As I have stated in previous articles, the worldview formed during the development of a language greatly influences and limits the behavior and capabilities of the language itself. In pursuit of extreme efficiency (and zero-cost abstraction), Rust chose singleton over generics to handle static dispatch, which greatly affects compilation speed, and singleton means that Rust code does not distribute well in binary. Let other Rust code be called in the Rust ABI (instead of the C FFI). This also means that even though Rust can replace C in many cases, Rust may never replace C in the binary interface to operating system applications (ABI).

This post is a summary and review of Rust’s BBL, which I posted on Tubi last Thursday. The BBL talk is available on my Github: Tyrchen/Rust-Training, or click “Read the original.” Interestingly, On Saturday (4/30), Jon Gjengset covered almost the same theme: Dispatch and Fat Pointers[6] in the latest installment of his Crust of Rust series, which you can check out. Jon’s live sessions are great and definitely worth the time to learn.

This is the end of the series. Originally I only wanted to write three or four, but I didn’t expect to write eight. There are many other directions to continue writing, such as DEBUG, distributed, state machine, etc. :

But Rust isn’t the only thing in life. My Flutter 2 has just started and has yet to be completed. Swift and iOS development still has a lot of work to do. There are some exciting projects coming up in the Elixir community recently, and some students want me to talk about them. So, I’ll spend some time talking about other things. If you are interested in any topics related to software development, please feel free to discuss them with me.

The resources

[1] Fundamentals of Generic Programming:

[2] Implementing Swift Generics: youtu.be/ctS8FzqcRug

[3] How Swift Achieved Dynamic Linking the Where Rust Couldn ‘t: gankra. Making. IO/blah/Swift -…

[4] Models of Generics and Metaprogramming: Go, Rust, Swift, D and More: thume.ca/2019/07/14/…

[5] async – prost: github.com/tyrchen/asy…

[6] Crust of Rust: Dispatch and Fat Pointers: www.youtube.com/watch?v=xcy…

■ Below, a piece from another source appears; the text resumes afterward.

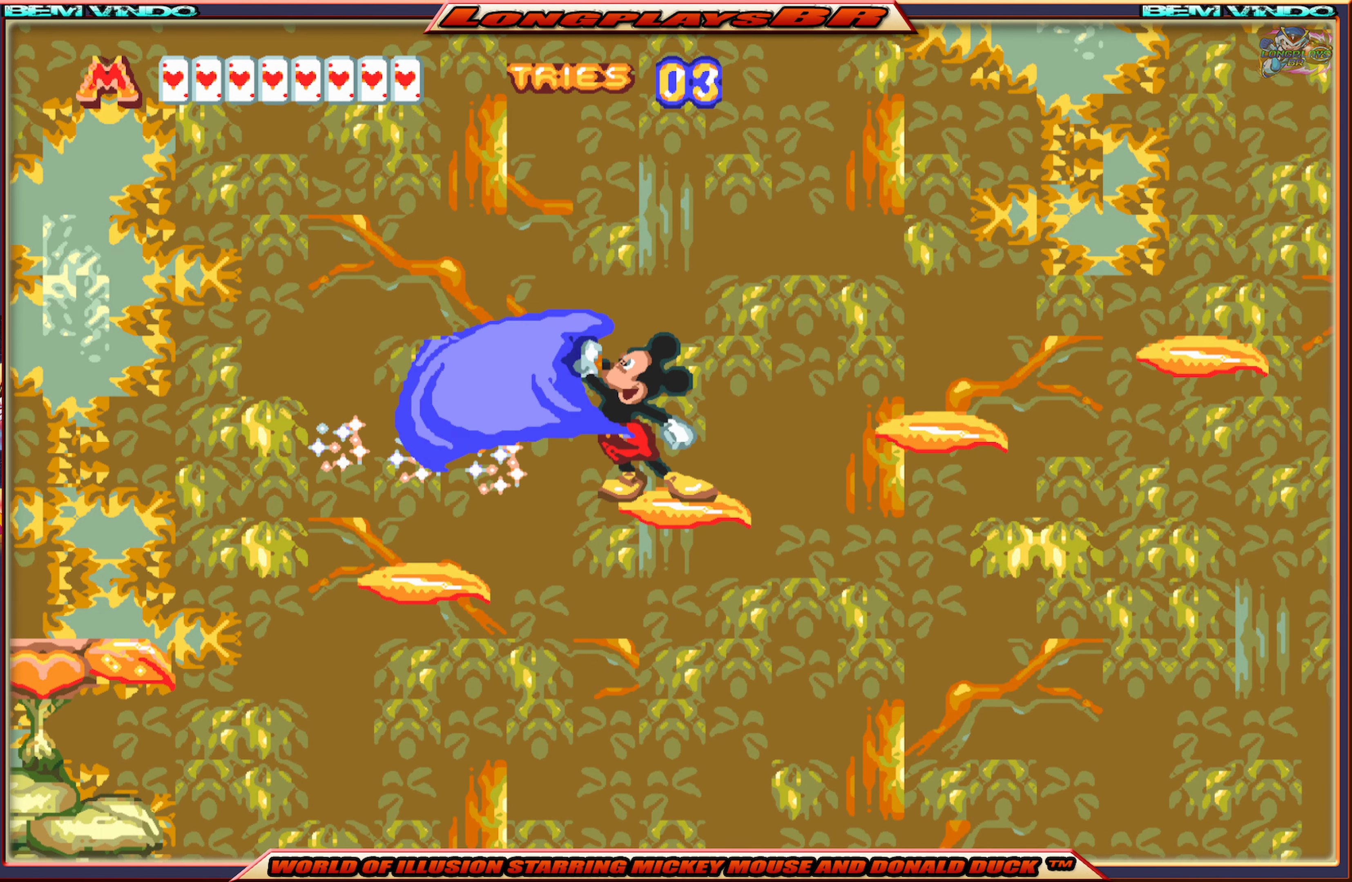
{"buttons": ["X"], "events": [[83, "B", "up"], [450, "X", "down"]]}
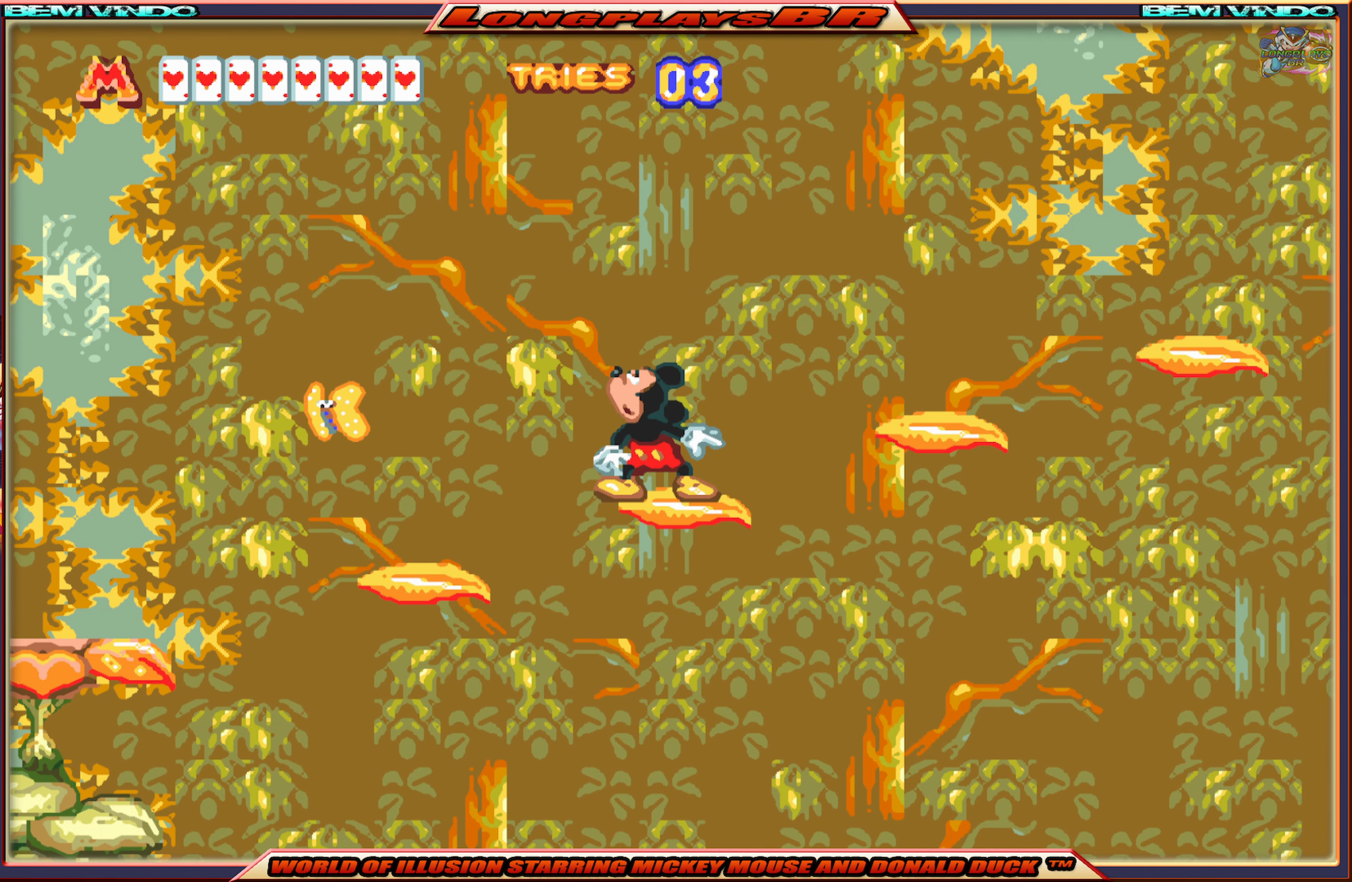
{"buttons": [], "events": [[366, "X", "up"]]}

Gist.github.com/Kimundi/839…

The design of a language often affects the way it is used.

Swift uses Witness Tables to handle generics, while Rust copies specialized code at compile time for each scenario used, which makes some significant differences:

  • Rust compiles more slowly, while Swift compiles much faster
  • If you use Rust Library made by someone else, you need to integrate the source code to compile it, otherwise generics won’t work (you can only integrate it in C FFI form); Swift allows you to use third-party binaries without compromising the utility of generics.

This also illustrates the significant difference between Rust and Swift ecosystems — Swift was designed with the needs of potential business partners in mind.